Le danger est que souvent, ces trois éléments se conjuguent; régime autoritaire + populisme + démagogie = dictature. Les dictatures modernes sont toujours associées au culte de la personnalité qu'elle soient de gauche ( Staline) ou de droite ( Mussolini), ce qui rend les dictateurs totalement mégalomanes ( Kim Jong-Un.). Le populisme par essence n'est pas forcement démagogique, mais dans une démocratie directe, la tentation est forte d'arriver au pouvoir ou de s'y maintenir avec des arguments démagogiques. La fin des élites sous la forme du « tous pourris » revendiquée par le populisme est souvent un argument invoqué par les dictatures pour justifier les coups d'états leur permettant de prendre les pleins pouvoirs.

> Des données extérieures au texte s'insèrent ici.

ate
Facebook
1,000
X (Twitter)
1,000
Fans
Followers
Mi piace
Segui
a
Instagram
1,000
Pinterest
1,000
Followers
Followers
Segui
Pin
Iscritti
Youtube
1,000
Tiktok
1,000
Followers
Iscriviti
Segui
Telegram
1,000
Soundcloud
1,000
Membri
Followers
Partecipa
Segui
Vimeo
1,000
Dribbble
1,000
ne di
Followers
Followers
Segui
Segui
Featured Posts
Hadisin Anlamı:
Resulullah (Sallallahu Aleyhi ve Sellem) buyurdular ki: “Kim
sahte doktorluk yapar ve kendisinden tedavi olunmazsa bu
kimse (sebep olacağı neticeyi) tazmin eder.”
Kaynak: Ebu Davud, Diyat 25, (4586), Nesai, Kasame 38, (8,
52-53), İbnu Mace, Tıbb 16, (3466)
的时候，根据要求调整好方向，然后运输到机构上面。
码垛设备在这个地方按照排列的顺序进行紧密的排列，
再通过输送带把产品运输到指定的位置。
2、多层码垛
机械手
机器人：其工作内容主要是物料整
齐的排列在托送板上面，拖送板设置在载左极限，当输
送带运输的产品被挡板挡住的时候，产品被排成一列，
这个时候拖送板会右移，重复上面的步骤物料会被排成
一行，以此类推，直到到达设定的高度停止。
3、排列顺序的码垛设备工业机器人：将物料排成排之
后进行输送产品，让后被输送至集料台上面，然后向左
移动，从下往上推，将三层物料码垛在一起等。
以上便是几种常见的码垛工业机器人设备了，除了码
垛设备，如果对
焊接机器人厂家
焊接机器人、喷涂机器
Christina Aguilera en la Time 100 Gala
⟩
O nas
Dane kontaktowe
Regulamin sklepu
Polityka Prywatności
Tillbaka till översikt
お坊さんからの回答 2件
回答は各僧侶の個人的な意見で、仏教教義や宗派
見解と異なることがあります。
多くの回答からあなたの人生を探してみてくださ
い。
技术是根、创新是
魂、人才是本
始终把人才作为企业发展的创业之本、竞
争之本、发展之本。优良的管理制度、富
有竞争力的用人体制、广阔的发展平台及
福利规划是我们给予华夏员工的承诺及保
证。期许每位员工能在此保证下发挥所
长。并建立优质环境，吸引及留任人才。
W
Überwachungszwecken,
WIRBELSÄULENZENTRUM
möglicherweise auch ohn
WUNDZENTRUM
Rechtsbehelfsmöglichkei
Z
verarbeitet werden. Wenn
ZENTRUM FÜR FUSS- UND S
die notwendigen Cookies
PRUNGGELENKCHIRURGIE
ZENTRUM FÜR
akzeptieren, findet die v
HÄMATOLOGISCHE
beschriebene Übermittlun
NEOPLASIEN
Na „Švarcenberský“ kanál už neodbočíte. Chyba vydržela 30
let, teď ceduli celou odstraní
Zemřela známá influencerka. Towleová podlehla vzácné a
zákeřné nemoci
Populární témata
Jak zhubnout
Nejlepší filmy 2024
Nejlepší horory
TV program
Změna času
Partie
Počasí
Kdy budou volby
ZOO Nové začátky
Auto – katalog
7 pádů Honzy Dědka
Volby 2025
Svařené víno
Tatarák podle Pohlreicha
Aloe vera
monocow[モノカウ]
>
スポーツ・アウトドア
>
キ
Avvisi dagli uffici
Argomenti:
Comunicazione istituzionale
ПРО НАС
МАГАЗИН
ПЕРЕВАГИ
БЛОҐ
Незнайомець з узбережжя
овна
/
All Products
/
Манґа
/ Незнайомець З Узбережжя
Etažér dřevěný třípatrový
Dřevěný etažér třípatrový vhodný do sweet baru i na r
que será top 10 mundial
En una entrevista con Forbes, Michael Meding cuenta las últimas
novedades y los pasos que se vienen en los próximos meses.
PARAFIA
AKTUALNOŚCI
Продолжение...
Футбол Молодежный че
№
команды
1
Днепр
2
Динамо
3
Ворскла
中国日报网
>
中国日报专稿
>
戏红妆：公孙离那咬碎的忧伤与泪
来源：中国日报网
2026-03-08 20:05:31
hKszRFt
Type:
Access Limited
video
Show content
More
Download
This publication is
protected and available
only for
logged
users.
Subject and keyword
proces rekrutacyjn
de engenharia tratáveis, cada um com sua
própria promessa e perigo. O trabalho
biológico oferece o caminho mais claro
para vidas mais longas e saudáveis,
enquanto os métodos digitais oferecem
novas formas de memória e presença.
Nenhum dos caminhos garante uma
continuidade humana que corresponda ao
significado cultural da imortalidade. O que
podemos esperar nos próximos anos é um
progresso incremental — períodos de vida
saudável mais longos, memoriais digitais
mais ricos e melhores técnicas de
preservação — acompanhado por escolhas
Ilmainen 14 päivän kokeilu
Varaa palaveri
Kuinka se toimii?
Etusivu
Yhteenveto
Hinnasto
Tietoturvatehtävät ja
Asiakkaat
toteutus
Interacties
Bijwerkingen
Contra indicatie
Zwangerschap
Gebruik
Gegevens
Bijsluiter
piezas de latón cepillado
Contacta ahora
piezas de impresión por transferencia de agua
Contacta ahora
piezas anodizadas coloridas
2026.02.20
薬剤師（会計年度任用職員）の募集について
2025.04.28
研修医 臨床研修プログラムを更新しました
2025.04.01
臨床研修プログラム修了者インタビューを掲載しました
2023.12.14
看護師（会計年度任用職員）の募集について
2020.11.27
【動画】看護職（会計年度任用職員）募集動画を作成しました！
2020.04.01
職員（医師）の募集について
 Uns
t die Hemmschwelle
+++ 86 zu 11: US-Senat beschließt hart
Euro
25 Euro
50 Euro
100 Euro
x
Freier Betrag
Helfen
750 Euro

Au vu de ces éléments, comment qualifier aujourd'hui des chefs d'États ou candidats dont les profils sortent du moule républicain. Trump est un démagogue, mais il n'a jamais demandé l'instauration d'une démocratie directe par référendum. Il ne doit donc pas être qualifié de populiste. Idem pour Boris Johnson. Erdogan qui manipule les élections et pèse sur le pouvoir judiciaire doit clairement être classé comme un dictateur. En France Melanchon doit être qualifié de populiste et de démagogue. S'il arrivait au pouvoir, quand on voit la manière dont il méprise le pouvoir judiciaire, il y a de fortes chance pour qu'il devienne un dictateur mégalomane. Marine Lepen est sans conteste démagogue, sa critique des élites, son appétence pour le RIP et sa focalisation sur les immigrés démontrent qu'elle est populiste. Arrivée au pouvoir, instaurerait-elle pour autant une dictature?
Il y a un sujet qui vient semer le trouble: c'est la question bien actuelle de l' immigration qui peut cacher la xénophobie et le racisme. Toutes les dictatures ne sont pas racistes ( Pinochet) et des démocraties peuvent avoir des comportements qui le sont ( traitement des Rohingya en Birmanie). Le populisme n'est pas intrinsèquement raciste, mais il le devient souvent par démagogie. Les démagogues qui font des émigrés leurs boucs-émissaires, risquent ainsi de créer des attitudes racistes. Si le populisme, la démagogie, la dictature et la xénophobie sont réunis, alors on doit craindre un retour du nazisme.
Dire qu'il existe un problème d'intégration des immigrés de la seconde génération n'est ni raciste, ni démagogique, ni populiste. Le problème n'est pas racial, il est lié à l' urbanisme. Comme le fait remarquer François Sureau, les "grands ensembles" ne méritent pas leurs noms. Faisons disparaître les ghettos que sont devenus les " quartiers". Si l'on veut que les populations issues de l’immigration puissent s'assimiler, encore faut-il qu'elles soient au contact des autochtones et non reléguées dans des ghettos laissés le plus souvent à l'abandon. La question de l'immigration doit être traitée démocratiquement sans populisme, sans démagogie et sans autoritarisme.